These are just two examples which plainly demonstrate that Piranesi's plan holds significant and coherent symbolic content, however, recognition of Piranesi's "carved in stone" symbolism necessarily negates Tafuri's primary thesis that the Ichnographiam Campi Martii is utterly fragmented and devoid of "language." Ironically, had Tafuri not discounted the presence of language and instead actually translated the hundreds of Latin labels Piranesi applies throughout the plan, he would have concluded with a more accurate, if not also a more honest reading.
It is truly unfortunate that the subsequent 20th century Campo Marzio analyses of Allen, Bloomer, and Eisenman, build upon Tafuri's mistakes rather than correct them.


1999.01.29
eros et thanatos   2683a


1999.07.29 14:28
crypto-architecture
Generally, Bloomer's treatment of Piranesi's Campo Marzio follows that of Tafuri's, but she investigates some of Piranesi's other work with some originality. She is much better at finding symbolism/hidden meaning in Joyce, however, than she is in finding the same in Piranesi. For her, the (s)crypt(s) signifies a labyrinth (one she often seems lost in herself, even though it is a labyrinth of her own making!). For example, she sees the Campo Marzio plan as representing the labyrinth of the underworld, that place where the [Cartesian] grid/cage of rationality does not apply. Her [s]cryptic efforts getting into this underworld are especially worth reading because it is a thorough aggregate of good research mixed (unfortunately?) with the Tafurian and Derridian agendas (see her treatment of the CM's Terentus occulens aram Ditis et Proserpinae). Inadvertently, however, by going 'underneath' the large plan, she puts all her effort into seeking something that is not there. Essentially, she avoids the real plan itself.


2005.11.10 10:38
It rocked Eisenman in his chair...
My opinion of Bloomer's book, as far as it relates specifically to reading Piranesi's Ichnographia of the Campo Marzio, is that it is indeed wrong and [somewhat] trite--almost all of what Bloomer writes about the Ichnographia is taken virtually verbatim from Tafuri; she does, however, include some original material relative to the "pit of the underworld" citing it as the entry way into understanding the Ichnographia as a labyrinth, but she misses the real key to the large plan (the tiny intercourse building) which is directly across the Tiber from the pit. Bloomer's book may be fun, but it is not good scholarship in that she really did not come to read and understand the whole plan at all--she went on to seek meaning "underneath" the plan while what she really did was avoid the actual plan itself. Can you honestly say that you now know what the Ichnographia is about after reading Bloomer's book?


2005.11.10 13:30
It rocked Eisenman in his chair...
When I went to the Fine Arts Library of the University of Pennsylvania on 14 May 1999 it was to see an actual etching of the Ichnographia of the Campo Marzio for the first time.
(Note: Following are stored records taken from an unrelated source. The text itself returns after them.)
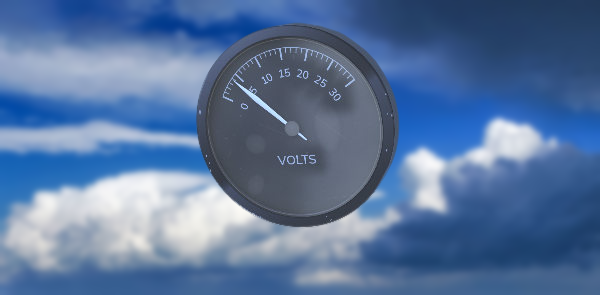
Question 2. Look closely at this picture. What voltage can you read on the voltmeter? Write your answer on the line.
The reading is 4 V
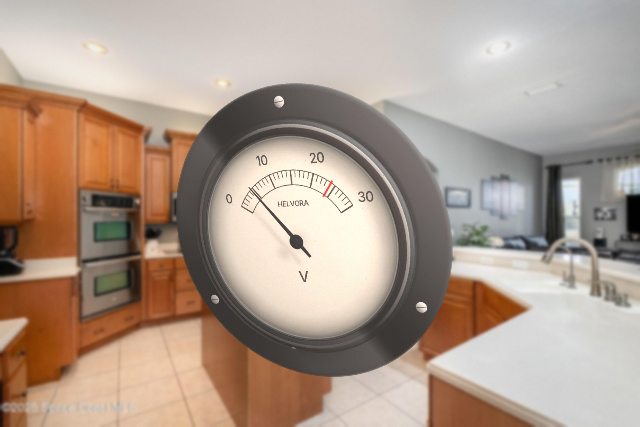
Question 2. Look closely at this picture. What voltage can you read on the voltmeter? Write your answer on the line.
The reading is 5 V
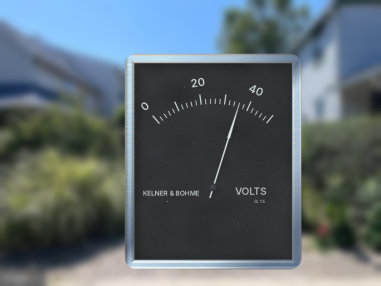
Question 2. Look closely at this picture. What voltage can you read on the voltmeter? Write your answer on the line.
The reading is 36 V
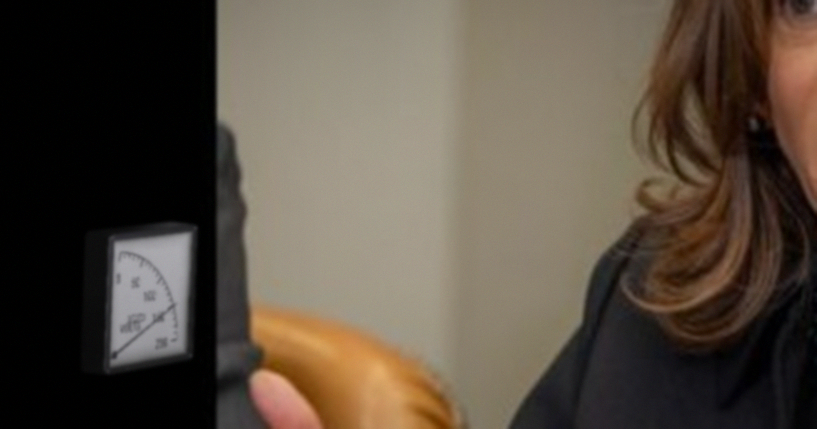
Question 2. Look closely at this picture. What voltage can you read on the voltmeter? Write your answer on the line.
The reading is 150 V
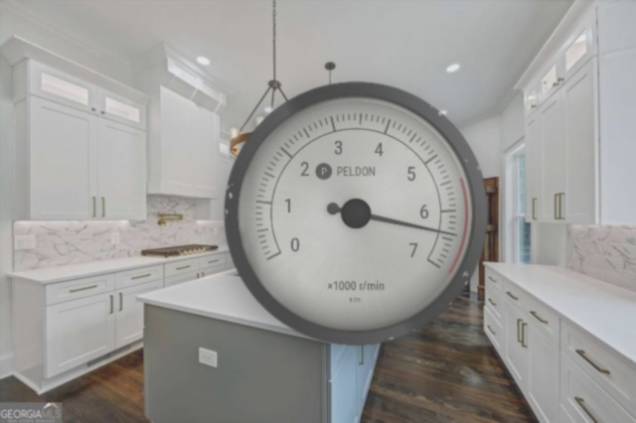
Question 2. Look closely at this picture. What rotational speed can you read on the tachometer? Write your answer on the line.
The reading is 6400 rpm
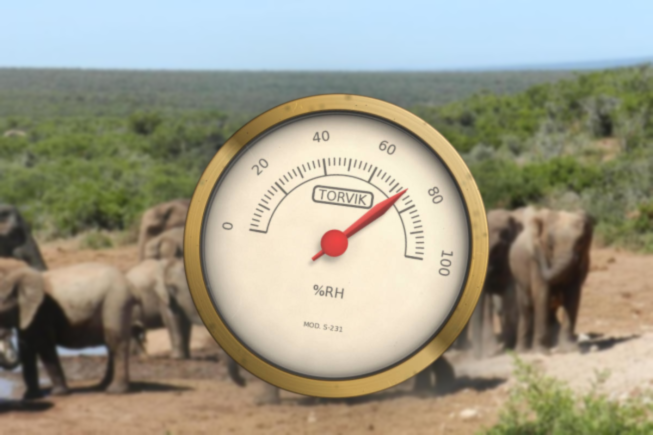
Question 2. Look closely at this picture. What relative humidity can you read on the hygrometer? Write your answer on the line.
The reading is 74 %
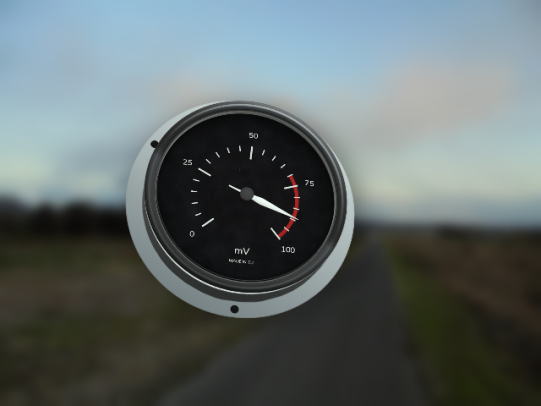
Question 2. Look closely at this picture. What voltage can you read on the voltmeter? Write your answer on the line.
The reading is 90 mV
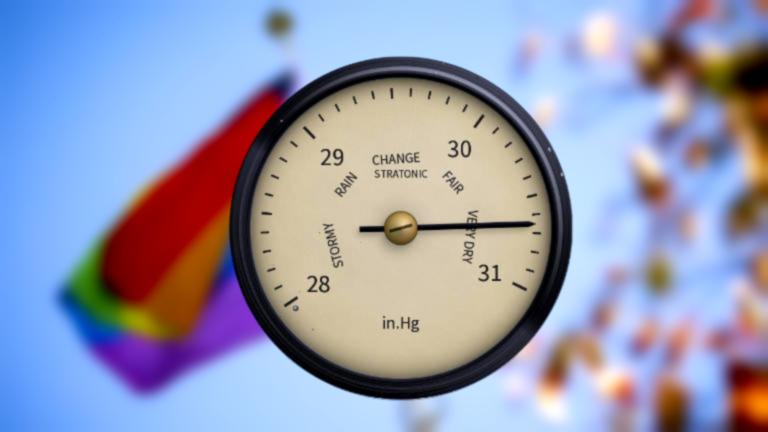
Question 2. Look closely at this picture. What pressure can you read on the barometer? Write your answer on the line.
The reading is 30.65 inHg
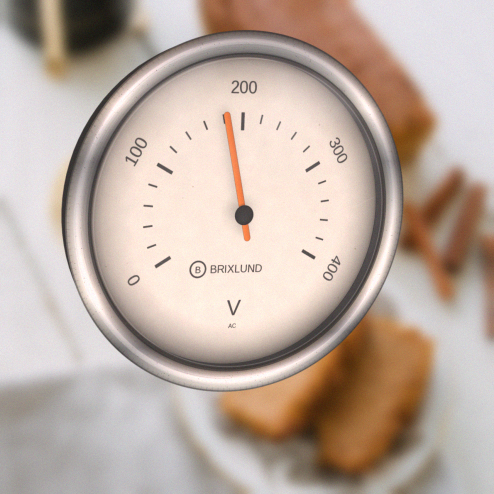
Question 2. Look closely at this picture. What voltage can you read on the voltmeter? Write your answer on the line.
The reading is 180 V
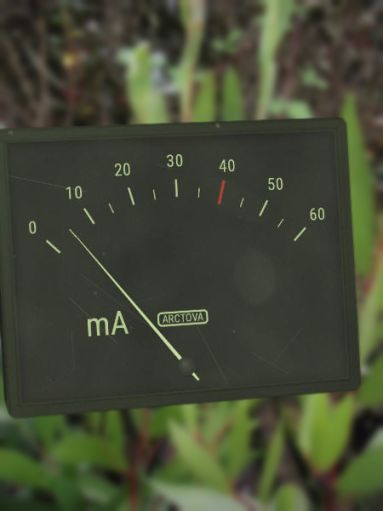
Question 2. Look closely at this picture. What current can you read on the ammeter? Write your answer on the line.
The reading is 5 mA
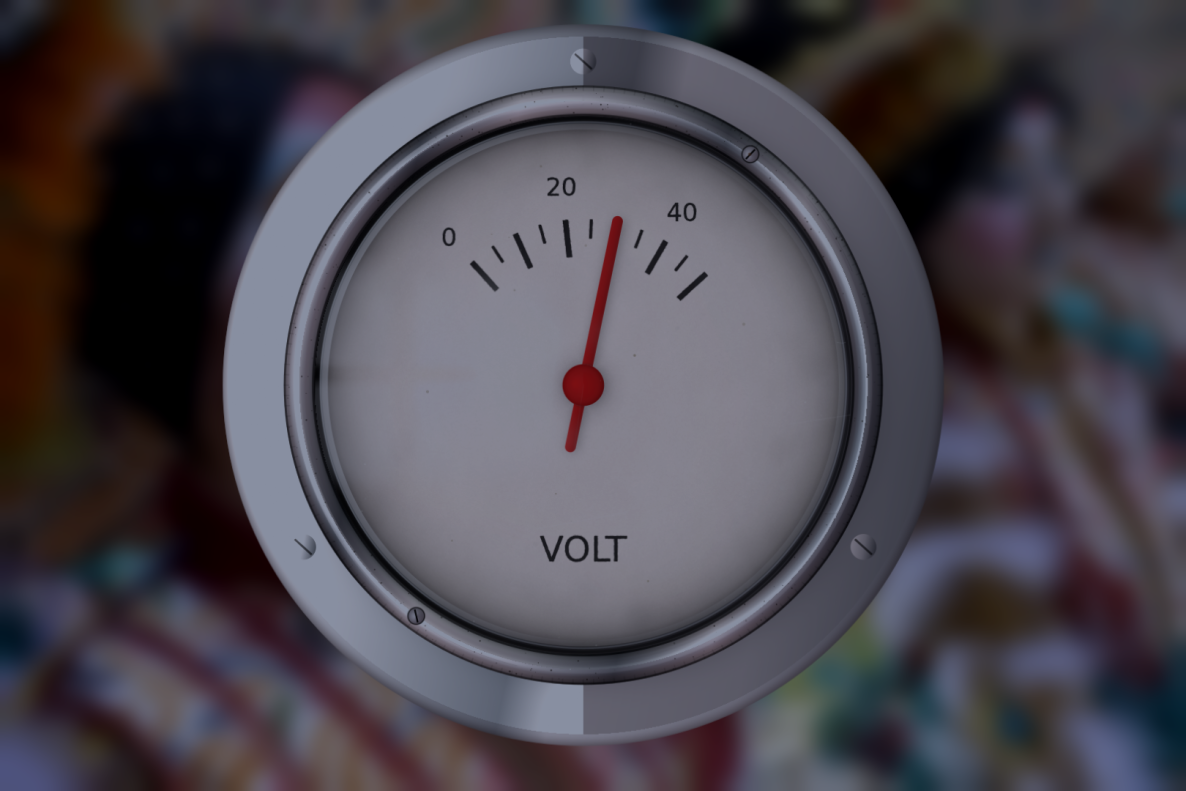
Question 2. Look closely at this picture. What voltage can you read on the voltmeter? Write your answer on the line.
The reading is 30 V
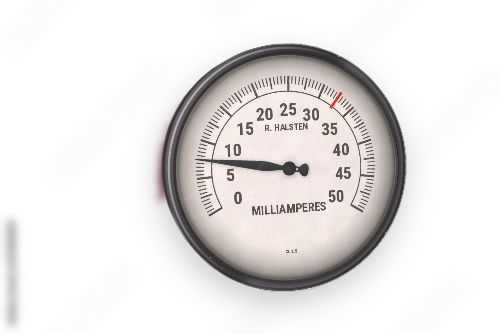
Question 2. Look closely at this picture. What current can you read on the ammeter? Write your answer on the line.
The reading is 7.5 mA
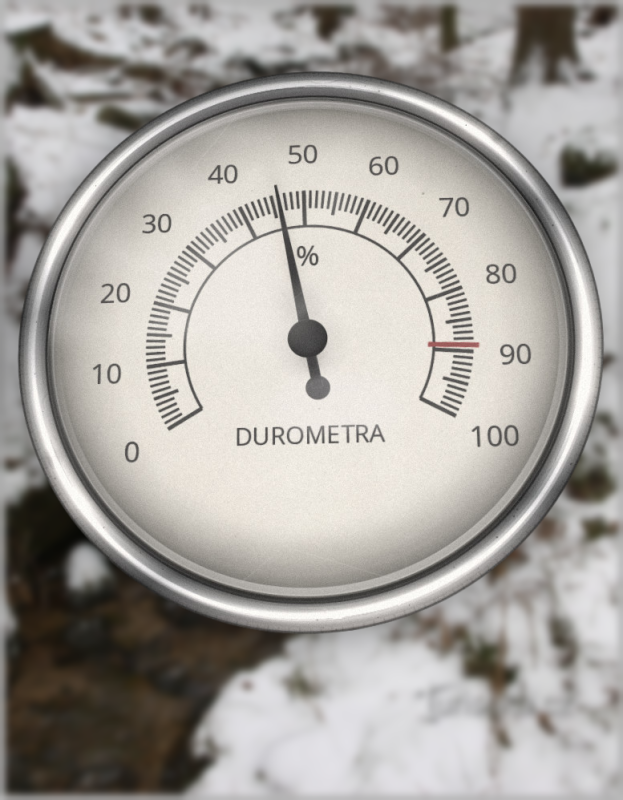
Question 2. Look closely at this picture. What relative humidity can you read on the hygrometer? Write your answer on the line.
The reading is 46 %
I felt sure I would see the Ichnographia at the Penn library because within the "Illustration Credits" of Jennifer Bloomer's Architecture and the Text (p. 215) it states:
"Giovanni Battista Piranesi, details from Il Campo Marzio dell'Antica Roma: Ichnographia. Etching, six plates. Used by permission of the Fine Arts Library of the University of Pennsylvania."
I asked at the reference desk about Il Campo Marzio..., and I was told there was no such holding in the catalogue. I mentioned the citing in Bloomer's book, and I even went into the book stacks and got Bloomer's book itself to show the librarian. The head librarian was called and he thought to look in the old card catalogue of the Rare Book Room--Penn was then still in the midst of filling data onto it's fairly new online book catalogue and the Rare Book Room holdings were not yet in the electronic catalogue. Sure enough, Penn does possess a 1762 edition of Il Campo Marzio..., but even that was hard to find because the call number on the card was a typographic error. Alas, I finally had an actual Ichnographia unfolded in front of me and within minutes I discovered that the plan I was now looking at was not entirely the same as the plan reproduction that I had up till then been used to looking at. And architectural history changed a little bit that day.
Then knowing that the Ichnographia exists in two versions, I went back to Bloomer's Architecture and the Text to see which version of the Ichnographia are reproduced in detail there. Strangely enough, the details of the Ichnographia reproduced in Architecture and the Text DO NOT match the 1762 Ichnographia at the Fine Arts Library of the University of Pennsylvania.


2005.11.10 15:03
It rocked Eisenman in his chair...
To be honest, I care very little about what Bloomer wrote or how she intellectually operates. What I do care about is what Piranesi delineated via the two versions of the Ichnographia of Il Campo Marzio.... All I have ever done is analyze the Ichnographia itself, which is exactly what virtually all other contemporary writers on the Ichnographia have not done! I have never been interested in spreading some current/trendy intellectual "thought" by troping Piranesi and the Ichnographia, a course of action begun by Tafuri. What I am interested in is to find out what Piranesi did himself.


2009.01.29
Lost's ending
I now suspect, after seeing the third episode of Lost season 5 last night, that Lost will end with all of its original cast alive and together. This is how I see the current time traveling coming to a conclusion. It will be like Finnegans Wake and like Il Campo Marzio. Too bad Bloomer didn't make this vital connection.
So now it's exploration of the possibilities of the space-time continuum. Like Proust was a neuroscientist, was Piranesi, with the Ichnographia Campus Martius, a scientist of the fourth dimension? (Here is where I have to review Dixon's "Ichnographia as Uchronia".) Is Ichnographia Quondam also a study/experiment of architecture (and urbanism) in the fourth dimension? For IQ the time continuum connection is the Axis of Life/Parkway connection, which comes after Piranesi's own Porticus Neronianus/St. Peter's connection.


2009.10.19 11:35
anybody know where I can find classical/renaissance blueprints?
Sometime late 2007 I came in possession of the Spring 1980 edition of Penn In Ink, the newsletter of the Graduate School of Fine Arts University of Pennsylvania. On the inside back cover is offered "An Original Peranesi [sic] Offering -- The Graduate School of Fine Arts is pleased to offer from its Rare Book Room collection to its alumni, students, and friends a limited edition reproduction of an original Giovanni Battista Peranesi [sic] engraving, the 1762 composite plan of Ancient Rome dedicated to Robert Adam, as shown above."
There may indeed be a second (state) original engraving of the "composite plan of Ancient Rome" (i.e., the Ichnographia Campus Martius) within the Rare Book Room collection of the Graduate School of Fine Arts, but, nonetheless, the reproduction offered does not match the (first state) Ichnographia engraving within the Il Campo Marzio publication within the Graduate School of Fine Arts Rare Book Room.